» REQUIRED ACTION:
Pull every line with the word "TFYR" out of the entries below.

======

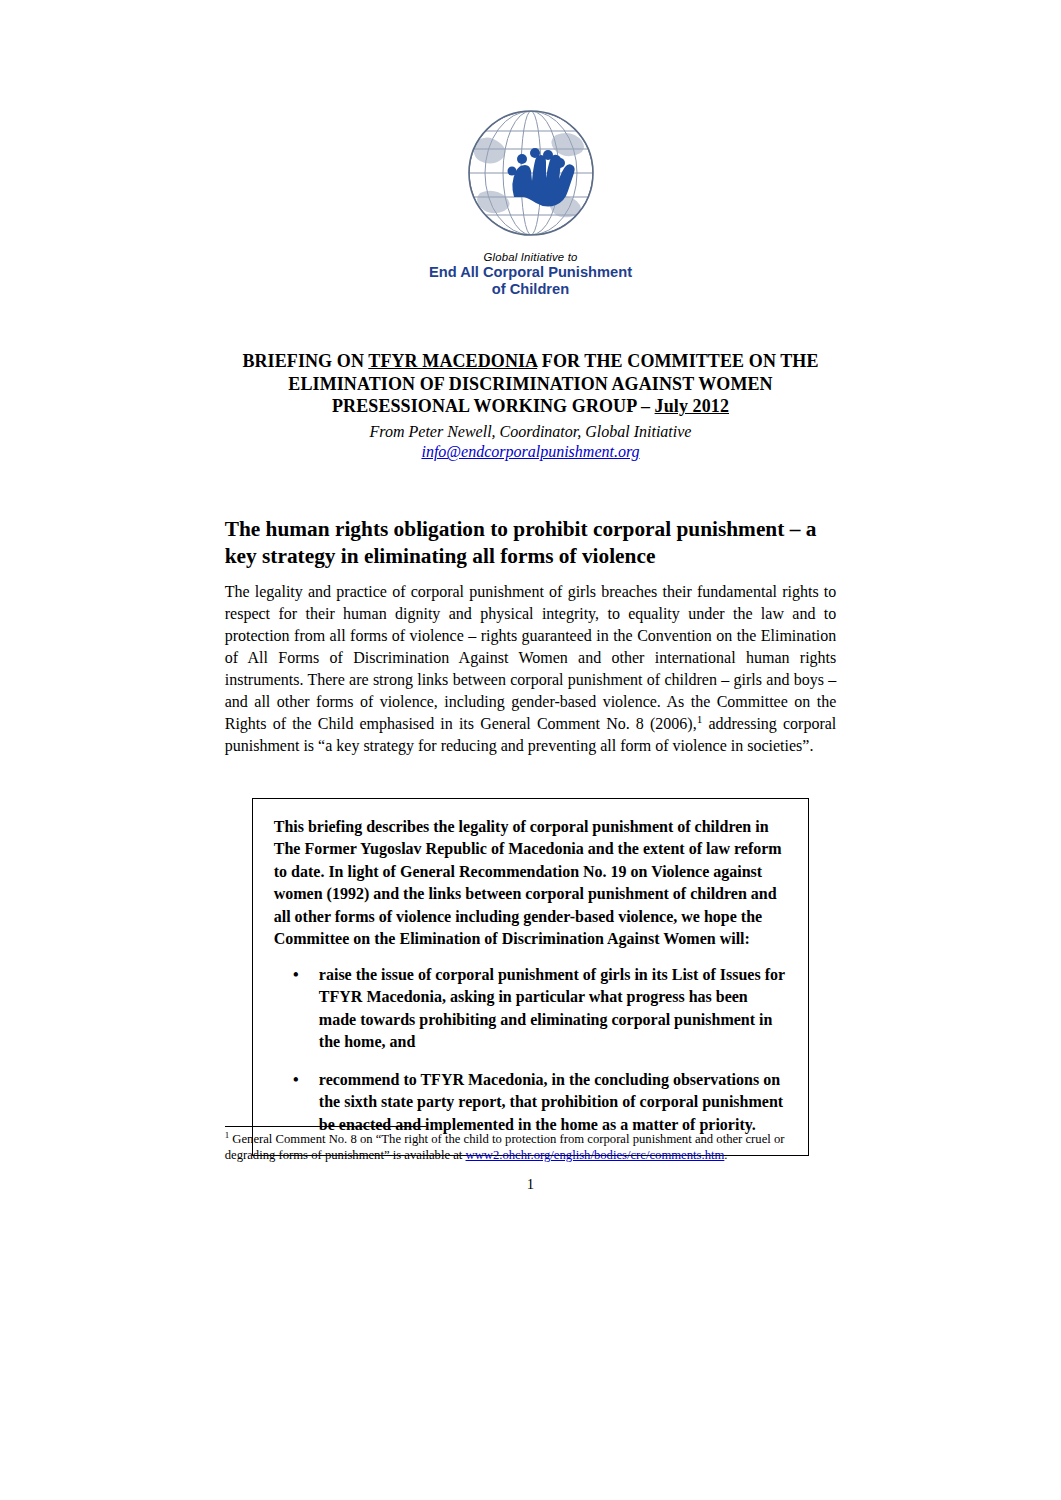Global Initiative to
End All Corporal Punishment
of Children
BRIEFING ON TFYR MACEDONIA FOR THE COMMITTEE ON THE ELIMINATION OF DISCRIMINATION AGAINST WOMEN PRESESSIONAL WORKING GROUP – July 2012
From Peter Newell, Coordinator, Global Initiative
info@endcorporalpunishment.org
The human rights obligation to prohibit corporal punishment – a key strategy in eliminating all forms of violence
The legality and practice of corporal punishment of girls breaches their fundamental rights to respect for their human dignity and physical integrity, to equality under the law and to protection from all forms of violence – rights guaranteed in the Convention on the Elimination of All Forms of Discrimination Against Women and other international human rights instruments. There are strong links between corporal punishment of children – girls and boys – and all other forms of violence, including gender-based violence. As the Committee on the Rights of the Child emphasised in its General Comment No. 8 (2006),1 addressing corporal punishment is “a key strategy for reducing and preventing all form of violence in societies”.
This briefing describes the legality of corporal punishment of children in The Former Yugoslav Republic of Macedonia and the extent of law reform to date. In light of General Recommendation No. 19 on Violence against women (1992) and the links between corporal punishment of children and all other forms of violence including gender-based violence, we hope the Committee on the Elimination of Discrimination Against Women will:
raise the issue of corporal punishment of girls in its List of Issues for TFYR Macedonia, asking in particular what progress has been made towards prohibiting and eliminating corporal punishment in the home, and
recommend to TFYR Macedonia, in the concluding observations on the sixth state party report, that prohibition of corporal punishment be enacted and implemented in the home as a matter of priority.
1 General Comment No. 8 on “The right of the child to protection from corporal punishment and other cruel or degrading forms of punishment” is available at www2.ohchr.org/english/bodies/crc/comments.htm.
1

======

» TASK RESPONSE:
BRIEFING ON TFYR MACEDONIA FOR THE COMMITTEE ON THE ELIMINATION OF DISCRIMINATION AGAINST WOMEN PRESESSIONAL WORKING GROUP – July 2012
raise the issue of corporal punishment of girls in its List of Issues for TFYR Macedonia, asking in particular what progress has been made towards prohibiting and eliminating corporal punishment in the home, and
recommend to TFYR Macedonia, in the concluding observations on the sixth state party report, that prohibition of corporal punishment be enacted and implemented in the home as a matter of priority.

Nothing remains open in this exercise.